The pretrain recipe trains a language model from scratch (or continues pre-training an existing model) on a large text corpus using a standard causal language modeling objective.

Python API¶

import xaytune

state = xaytune.pretrain(
    model="meta-llama/Llama-3.1-8B",
    dataset="data/corpus.jsonl",
    format="text",
    num_epochs=1,
    learning_rate=3e-4,
    batch_size=4,
)

Function Signature¶

def pretrain(
    *,
    config: TrainConfig | None = None,
    model: str | None = None,
    dataset: str | None = None,
    format: str = "text",
    num_epochs: int = 1,
    learning_rate: float = 3e-4,
    batch_size: int = 4,
    **kwargs,
) -> TrainState:

config -- A full TrainConfig object. If provided, all other arguments are ignored.
model -- Model name or path.
dataset -- Path to training data.
format -- Data format (default: "text").
num_epochs -- Number of training epochs (default: 1).
learning_rate -- Learning rate (default: 3e-4).
batch_size -- Per-device batch size (default: 4).
**kwargs -- Additional TrainerConfig fields.

Note

Pre-training always uses method="full" -- LoRA/QLoRA are not applicable since there are no pre-trained weights to adapt.

YAML Config¶

recipe: pretrain
method: full

model:
  name: meta-llama/Llama-3.1-8B

data:
  path: data/corpus.jsonl
  format: text
  packing: true
  max_seq_length: 2048
  streaming: true

trainer:
  batch_size: 4
  gradient_accumulation: 8
  learning_rate: 3e-4
  num_epochs: 1
  warmup_steps: 1000
  weight_decay: 0.01
  mixed_precision: bf16
  strategy: fsdp

logging:
  backends: [console, tensorboard, wandb]
  project: pretrain-run
  log_every_n_steps: 10

eval:
  every_n_steps: 500
  metrics: [loss, perplexity]

output:
  dir: output/pretrain

Data Preparation¶

Pre-training typically uses the text format, where each sample has a text (or content) field containing raw text:

{"text": "The quick brown fox jumps over the lazy dog."}
{"text": "Machine learning is a subset of artificial intelligence..."}

Sequence Packing¶

By default, xaytune packs multiple short sequences into a single training example up to max_seq_length to improve GPU utilization.

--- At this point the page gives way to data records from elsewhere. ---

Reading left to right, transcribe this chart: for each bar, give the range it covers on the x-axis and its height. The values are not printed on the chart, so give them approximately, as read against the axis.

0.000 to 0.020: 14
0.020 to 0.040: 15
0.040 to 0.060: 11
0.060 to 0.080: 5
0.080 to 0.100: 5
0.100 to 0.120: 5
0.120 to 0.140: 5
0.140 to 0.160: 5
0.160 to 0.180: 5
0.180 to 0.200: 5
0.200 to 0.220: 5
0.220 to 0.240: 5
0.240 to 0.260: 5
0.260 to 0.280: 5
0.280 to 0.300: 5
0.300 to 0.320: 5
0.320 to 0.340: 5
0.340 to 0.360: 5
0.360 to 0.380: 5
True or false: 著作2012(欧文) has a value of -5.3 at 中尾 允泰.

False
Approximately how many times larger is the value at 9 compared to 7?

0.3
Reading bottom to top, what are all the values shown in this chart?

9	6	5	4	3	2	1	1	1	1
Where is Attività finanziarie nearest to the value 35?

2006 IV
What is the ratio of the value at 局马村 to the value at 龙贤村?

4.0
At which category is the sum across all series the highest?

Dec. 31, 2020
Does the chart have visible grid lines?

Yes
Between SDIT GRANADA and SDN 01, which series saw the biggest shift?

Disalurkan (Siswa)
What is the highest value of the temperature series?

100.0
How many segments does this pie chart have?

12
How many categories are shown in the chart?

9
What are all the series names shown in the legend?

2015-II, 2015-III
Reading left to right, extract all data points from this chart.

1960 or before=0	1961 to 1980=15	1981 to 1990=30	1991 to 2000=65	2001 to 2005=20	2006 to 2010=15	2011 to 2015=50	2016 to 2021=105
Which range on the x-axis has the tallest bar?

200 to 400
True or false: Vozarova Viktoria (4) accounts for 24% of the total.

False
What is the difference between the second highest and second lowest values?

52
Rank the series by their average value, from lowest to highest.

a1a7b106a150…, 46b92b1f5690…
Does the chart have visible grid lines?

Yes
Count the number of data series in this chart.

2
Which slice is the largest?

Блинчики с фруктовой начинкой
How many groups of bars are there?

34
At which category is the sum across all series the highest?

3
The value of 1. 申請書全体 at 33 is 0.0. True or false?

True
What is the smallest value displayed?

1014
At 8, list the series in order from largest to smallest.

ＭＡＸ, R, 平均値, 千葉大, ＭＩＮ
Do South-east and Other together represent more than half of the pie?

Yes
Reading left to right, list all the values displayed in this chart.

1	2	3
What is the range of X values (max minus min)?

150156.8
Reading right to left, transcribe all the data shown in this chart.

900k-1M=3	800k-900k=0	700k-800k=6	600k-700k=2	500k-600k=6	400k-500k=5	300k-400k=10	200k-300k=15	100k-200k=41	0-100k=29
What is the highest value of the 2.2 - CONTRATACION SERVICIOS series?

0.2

Disable this with packing: false if your data already contains full-length sequences.

Streaming¶

For large datasets that do not fit in memory, enable streaming: true in the data config. This loads data on the fly rather than materializing the full dataset.

Distributed Training¶

Pre-training typically requires multiple GPUs. Configure the distributed strategy in the trainer config:

trainer:
  strategy: fsdp  # or "ddp", "deepspeed", "auto"

Strategy	Description
`auto`	Automatically selects based on available hardware
`ddp`	Distributed Data Parallel -- replicates model on each GPU
`fsdp`	Fully Sharded Data Parallel -- shards model across GPUs
`deepspeed`	DeepSpeed ZeRO optimization (requires `pip install xaytune[deepspeed]`)